PROBLEM DESCRIPTION:
Transcribe the text of every entry below line for line. Leave out the picture markers.

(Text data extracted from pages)
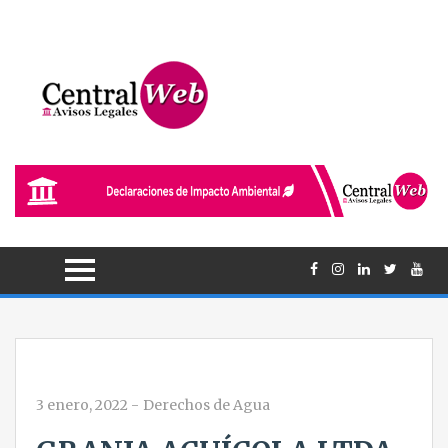
3 enero, 2022
-
Derechos de Agua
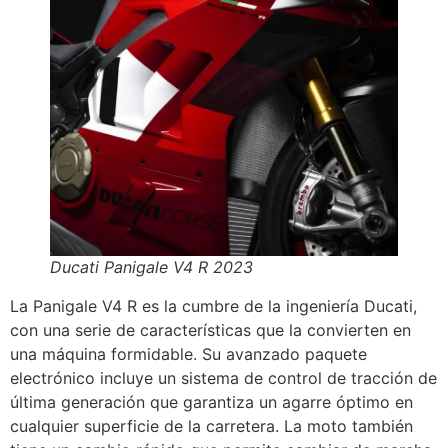
Ducati Panigale V4 R 2023
La Panigale V4 R es la cumbre de la ingeniería Ducati,
con una serie de características que la convierten en
una máquina formidable. Su avanzado paquete
electrónico incluye un sistema de control de tracción de
última generación que garantiza un agarre óptimo en
cualquier superficie de la carretera. La moto también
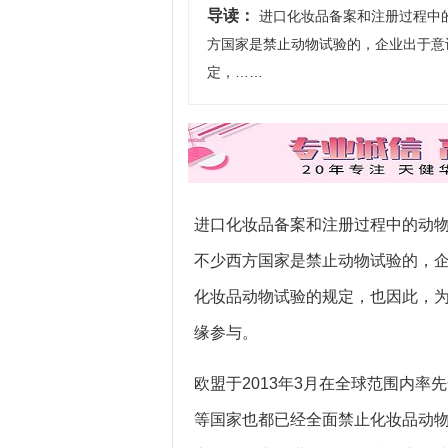
导读：
进口化妆品备案和注册过程中
方国家是禁止动物试验的，企业出于意
定，……
进口化妆品备案和注册过程中的动
不少西方国家是禁止动物试验的，
化妆品动物试验的规定，也因此，
缘参与。
欧盟于2013年3月在全球范围内
等国家也都已经全面禁止化妆品动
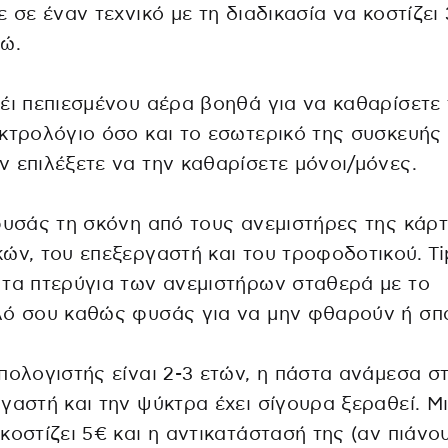
ε σε έναν τεχνικό με τη διαδικασία να κοστίζει
ώ.
έι πεπιεσμένου αέρα βοηθά για να καθαρίσετε
κτρολόγιο όσο και το εσωτερικό της συσκευής
 επιλέξετε να την καθαρίσετε μόνοι/μόνες.
φυσάς τη σκόνη από τους ανεμιστήρες της κάρ
ών, του επεξεργαστή και του τροφοδοτικού. Ti
τα πτερύγια των ανεμιστήρων σταθερά με το
λό σου καθώς φυσάς για να μην φθαρούν ή σπ
πολογιστής είναι 2-3 ετών, η πάστα ανάμεσα σ
γαστή και την ψύκτρα έχει σίγουρα ξεραθεί. Μ
κοστίζει 5€ και η αντικατάστασή της (αν πιάνο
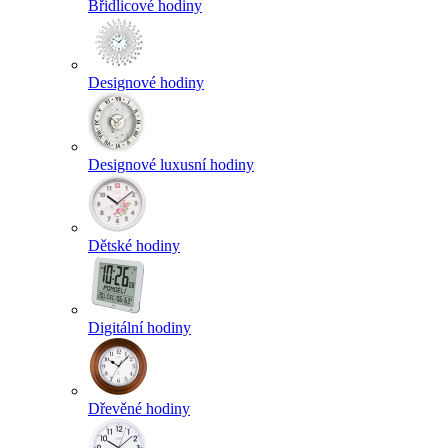
Břidlicové hodiny
Designové hodiny
Designové luxusní hodiny
Dětské hodiny
Digitální hodiny
Dřevěné hodiny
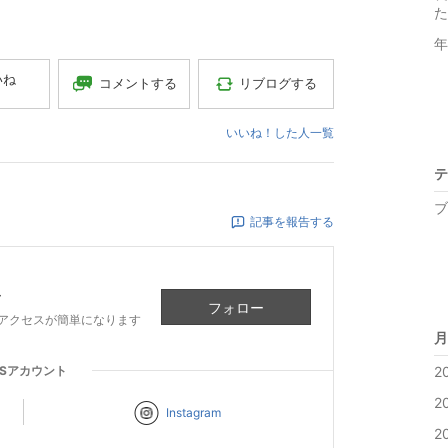
た
年
いね
コメントする
リブログする
いいね！した人一覧
テ
ブ
記事を報告する
ー
フォロー
アクセスが簡単になります
月
NSアカウント
2
2
Instagram
2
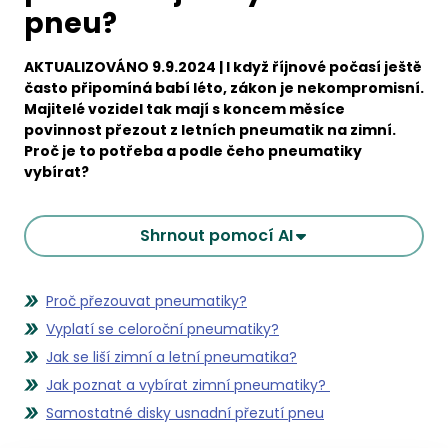
pneu?
AKTUALIZOVÁNO 9.9.2024 | I když říjnové počasí ještě
často připomíná babí léto, zákon je nekompromisní.
Majitelé vozidel tak mají s koncem měsíce
povinnost přezout z letních pneumatik na zimní.
Proč je to potřeba a podle čeho pneumatiky
vybírat?
Shrnout pomocí AI
Proč přezouvat pneumatiky?
Vyplatí se celoroční pneumatiky?
Jak se liší zimní a letní pneumatika?
Jak poznat a vybírat zimní pneumatiky?
Samostatné disky usnadní přezutí pneu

WRITTEN ANSWER:
3 enero, 2022
-
Derechos de Agua
Ducati Panigale V4 R 2023
La Panigale V4 R es la cumbre de la ingeniería Ducati,
con una serie de características que la convierten en
una máquina formidable. Su avanzado paquete
electrónico incluye un sistema de control de tracción de
última generación que garantiza un agarre óptimo en
cualquier superficie de la carretera. La moto también
导读：
进口化妆品备案和注册过程中
方国家是禁止动物试验的，企业出于意
定，……
进口化妆品备案和注册过程中的动
不少西方国家是禁止动物试验的，
化妆品动物试验的规定，也因此，
缘参与。
欧盟于2013年3月在全球范围内
等国家也都已经全面禁止化妆品动
ε σε έναν τεχνικό με τη διαδικασία να κοστίζει
ώ.
έι πεπιεσμένου αέρα βοηθά για να καθαρίσετε
κτρολόγιο όσο και το εσωτερικό της συσκευής
 επιλέξετε να την καθαρίσετε μόνοι/μόνες.
φυσάς τη σκόνη από τους ανεμιστήρες της κάρ
ών, του επεξεργαστή και του τροφοδοτικού. Ti
τα πτερύγια των ανεμιστήρων σταθερά με το
λό σου καθώς φυσάς για να μην φθαρούν ή σπ
πολογιστής είναι 2-3 ετών, η πάστα ανάμεσα σ
γαστή και την ψύκτρα έχει σίγουρα ξεραθεί. Μ
κοστίζει 5€ και η αντικατάστασή της (αν πιάνο
Břidlicové hodiny
Designové hodiny
Designové luxusní hodiny
Dětské hodiny
Digitální hodiny
Dřevěné hodiny
た
年
いね
コメントする
リブログする
いいね！した人一覧
テ
ブ
記事を報告する
ー
フォロー
アクセスが簡単になります
月
NSアカウント
2
2
Instagram
2
pneu?
AKTUALIZOVÁNO 9.9.2024 | I když říjnové počasí ještě
často připomíná babí léto, zákon je nekompromisní.
Majitelé vozidel tak mají s koncem měsíce
povinnost přezout z letních pneumatik na zimní.
Proč je to potřeba a podle čeho pneumatiky
vybírat?
Shrnout pomocí AI
Proč přezouvat pneumatiky?
Vyplatí se celoroční pneumatiky?
Jak se liší zimní a letní pneumatika?
Jak poznat a vybírat zimní pneumatiky?
Samostatné disky usnadní přezutí pneu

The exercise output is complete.